Aufgabenanforderungen:
• a. Was hat tuxedo laut der Forendiskussion zu uberspace.de testweise installiert?
• b. Gib die Forendiskussion zu uberspace.de von „## troll (16.“ bis „selbst erlebt ...“ noch einmal wieder und tausche dabei „XEN“ gegen „KVM“ aus.

Bereitgestellter Auszug:
++++++++

# uberspace.de als (v)root-Ersatz für kleinere Java-Anwendungen?



## tuxedo (15. Okt 2012)

Hallo,

wollte mal in die Runde fragen ob schon jemand https://uberspace.de für (kleinere) Java-Anwednungen getestet hat.

Hab gesehen dass es dort für >=1EUR/Monat 10GByte Platz + SSH + ... + ausführen von Daemon-Programmen möglich ist. Klar, das ganze ist ein shared-server. Aber für kleinere Dinge evtl. gut zu gebrauchen...

Bin gerade dabei das ansatzweise mal zu testen... Hab zwar einen eigenen root, aber für den kleinen Geldbeutel und vor allem für den Linux-Anfänger ist das sicher eine gute alternative. Ist ja quasi wie ein Managed-Server ...

- Alex


----------



## moonermo (15. Okt 2012)

Man sollte dazu sagen, dass der erste Monat vollkommen kostenlos ist Ich teste das gerade auch mal


----------



## tuxedo (16. Okt 2012)

Also Java scheint prinzipiell zu laufen. Hab mal testweise ein Jenkins Standalone installiert. Aber ich komm irgendwie noch nicht drauf. Evtl. Firewall? Mal schauen. Problematisch ist sicher auch, dass man sich mit vielen die IP teilt. Da könnte es in bestimmten Port-Regionen eng werden. Auf der anderen Seite: Wenn man schon einen IPv6 Zugang hat, hat man immerhin eine eigene IP 

- Alex

[EDIT]https://uberspace.de/dokuwiki/brainstorming#ports ... Ports müssen also erst freigeschaltet werden :-([/EDIT]


----------



## troll (16. Okt 2012)

auf jeden fall klingt das ganze doch recht vernünftig ... auch wenn mir nicht ganz einleuchten will ob dieses kommunismus-ähnliche denken in unserer heutigen gesellschaft funktionieren kann (soll keine hetze sein ... bin selbst kommunist) ...

auch scheint es als ob man sich dort bewusst auf eher kleinere user-gruppen versteht ... auch für kleine entwickler ist genug dabei ...

was viele freuen wird : XEN
im netz findet man für vServer angebote großteils virtuozzo ... und es ist bekannt das sich virtuozzo und java nicht vertragen ... hab es selbst erlebt ...

die politik wie reosurcen und limits gehandhabt werden klingt zwar in der erklärung schön, ich kann mir aber nicht wirklich vorstellen das dies mit der preis-politik wirklich so hinhaut ... müsste man mal eine größere "kunden-"gruppe zusammenfinden und denen mal ein paar erfahrungen aus den rippen leiern ...

++++++++

Gespeicherte Einträge:
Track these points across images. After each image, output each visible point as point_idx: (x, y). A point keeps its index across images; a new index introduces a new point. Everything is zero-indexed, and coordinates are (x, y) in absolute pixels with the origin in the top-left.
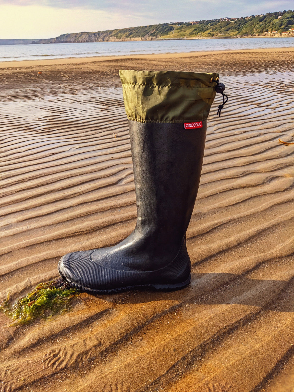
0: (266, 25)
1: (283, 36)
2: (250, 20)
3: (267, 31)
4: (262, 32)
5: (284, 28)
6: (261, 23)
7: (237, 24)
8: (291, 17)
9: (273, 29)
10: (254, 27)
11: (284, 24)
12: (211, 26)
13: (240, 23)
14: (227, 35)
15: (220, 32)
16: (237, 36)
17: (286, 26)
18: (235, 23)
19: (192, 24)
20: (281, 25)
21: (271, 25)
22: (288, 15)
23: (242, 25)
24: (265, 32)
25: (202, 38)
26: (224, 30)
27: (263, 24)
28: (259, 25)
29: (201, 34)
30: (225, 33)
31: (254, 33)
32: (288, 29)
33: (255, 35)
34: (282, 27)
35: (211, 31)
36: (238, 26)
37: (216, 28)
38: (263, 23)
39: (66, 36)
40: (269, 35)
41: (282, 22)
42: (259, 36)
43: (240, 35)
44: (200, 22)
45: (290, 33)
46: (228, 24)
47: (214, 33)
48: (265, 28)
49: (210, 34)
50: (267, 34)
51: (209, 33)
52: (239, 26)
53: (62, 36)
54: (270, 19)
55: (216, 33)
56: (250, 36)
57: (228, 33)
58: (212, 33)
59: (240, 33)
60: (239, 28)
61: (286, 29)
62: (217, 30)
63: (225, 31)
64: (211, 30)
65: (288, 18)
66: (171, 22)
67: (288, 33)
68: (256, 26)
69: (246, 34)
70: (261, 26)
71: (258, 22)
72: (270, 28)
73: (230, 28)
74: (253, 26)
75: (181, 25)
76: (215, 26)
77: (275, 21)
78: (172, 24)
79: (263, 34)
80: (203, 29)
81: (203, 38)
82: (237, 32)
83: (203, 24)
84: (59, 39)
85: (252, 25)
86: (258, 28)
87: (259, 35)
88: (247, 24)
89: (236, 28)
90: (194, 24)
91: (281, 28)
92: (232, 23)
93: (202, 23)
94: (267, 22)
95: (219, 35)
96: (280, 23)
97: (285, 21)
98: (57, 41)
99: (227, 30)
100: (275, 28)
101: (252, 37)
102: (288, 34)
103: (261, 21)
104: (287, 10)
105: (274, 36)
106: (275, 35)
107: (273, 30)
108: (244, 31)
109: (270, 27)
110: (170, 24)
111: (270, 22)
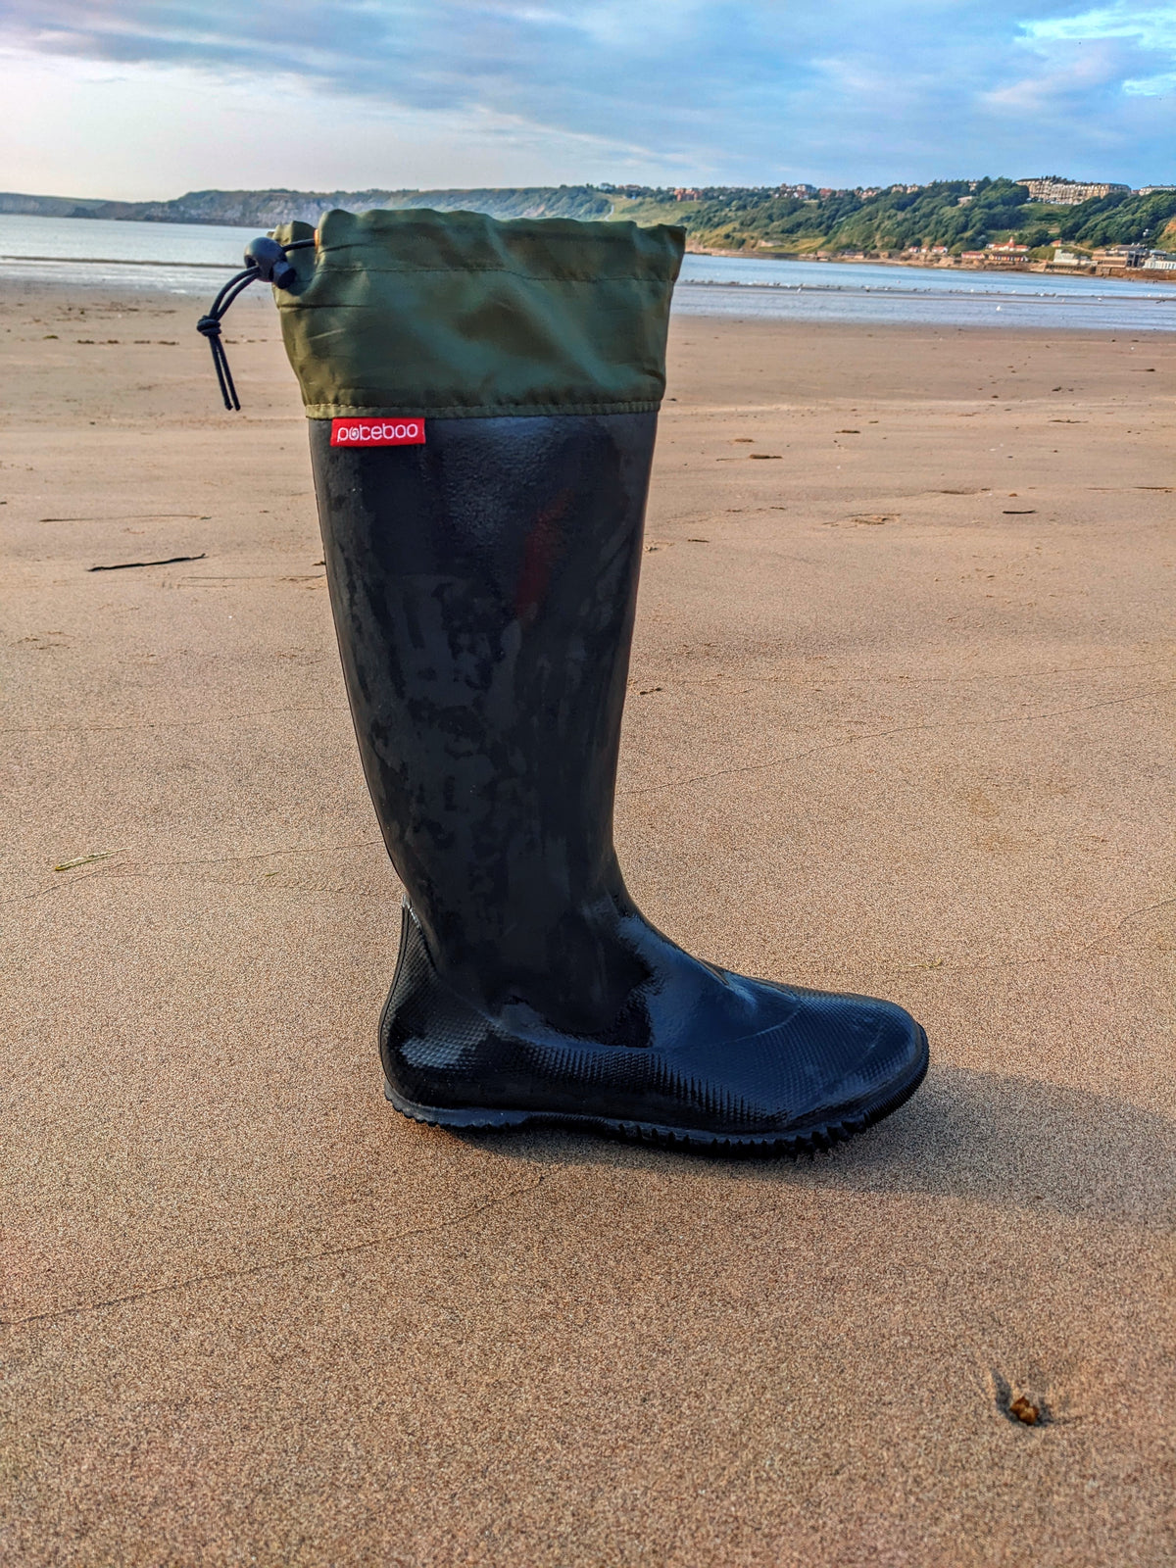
0: (915, 223)
1: (963, 265)
2: (871, 201)
3: (918, 244)
4: (900, 246)
5: (973, 240)
6: (901, 216)
7: (827, 213)
8: (1000, 201)
9: (935, 239)
10: (879, 226)
11: (974, 226)
12: (737, 210)
13: (837, 211)
14: (788, 248)
15: (767, 234)
16: (821, 254)
17: (980, 233)
18: (820, 206)
19: (679, 197)
20: (965, 228)
21: (932, 226)
22: (993, 195)
23: (842, 216)
24: (909, 247)
25: (702, 250)
26: (780, 230)
27: (905, 220)
28: (894, 221)
29: (702, 236)
30: (782, 240)
31: (875, 247)
32: (984, 244)
33: (878, 256)
34: (969, 234)
35: (734, 230)
36: (829, 218)
37: (753, 220)
38: (908, 216)
39: (208, 198)
40: (922, 258)
41: (967, 216)
42: (890, 261)
43: (827, 250)
44: (707, 194)
45: (987, 256)
46: (795, 210)
47: (745, 235)
48: (913, 234)
49: (730, 240)
50: (916, 255)
51: (727, 236)
52: (832, 217)
53: (192, 197)
54: (931, 206)
55: (752, 238)
56: (860, 257)
57: (793, 242)
58: (737, 235)
59: (828, 242)
60: (830, 227)
61: (976, 245)
62: (756, 228)
63: (783, 232)
64: (736, 225)
65: (990, 206)
66: (604, 185)
67: (983, 257)
68: (883, 226)
69: (850, 248)
70: (899, 224)
71: (893, 211)
72: (929, 234)
73: (799, 225)
74: (876, 222)
75: (640, 199)
76: (751, 212)
77: (949, 211)
78: (608, 191)
79: (903, 254)
80: (710, 219)
81: (707, 250)
82: (822, 240)
83: (714, 202)
84: (182, 208)
85: (870, 220)
86: (889, 233)
87: (890, 256)
88: (856, 216)
89: (821, 224)
90: (684, 195)
91: (962, 239)
92: (808, 206)
93: (713, 198)
94: (922, 212)
95: (763, 244)
96: (962, 219)
97: (978, 214)
98: (173, 216)
99: (790, 231)
100: (943, 235)
101: (866, 260)
102: (982, 261)
103: (902, 207)
104: (994, 178)
105: (936, 265)
106: (939, 260)
107: (937, 243)
108: (844, 239)
109: (927, 231)
110: (602, 191)
111: (931, 213)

++++++++

Aufgabenlösungen:
• a. Ein Jenkins Standalone.

• b.
## troll (16. Okt 2012)

auf jeden fall klingt das ganze doch recht vernünftig ... auch wenn mir nicht ganz einleuchten will ob dieses kommunismus-ähnliche denken in unserer heutigen gesellschaft funktionieren kann (soll keine hetze sein ... bin selbst kommunist) ...

auch scheint es als ob man sich dort bewusst auf eher kleinere user-gruppen versteht ... auch für kleine entwickler ist genug dabei ...

was viele freuen wird : KVM
im netz findet man für vServer angebote großteils virtuozzo ... und es ist bekannt das sich virtuozzo und java nicht vertragen ... hab es selbst erlebt ...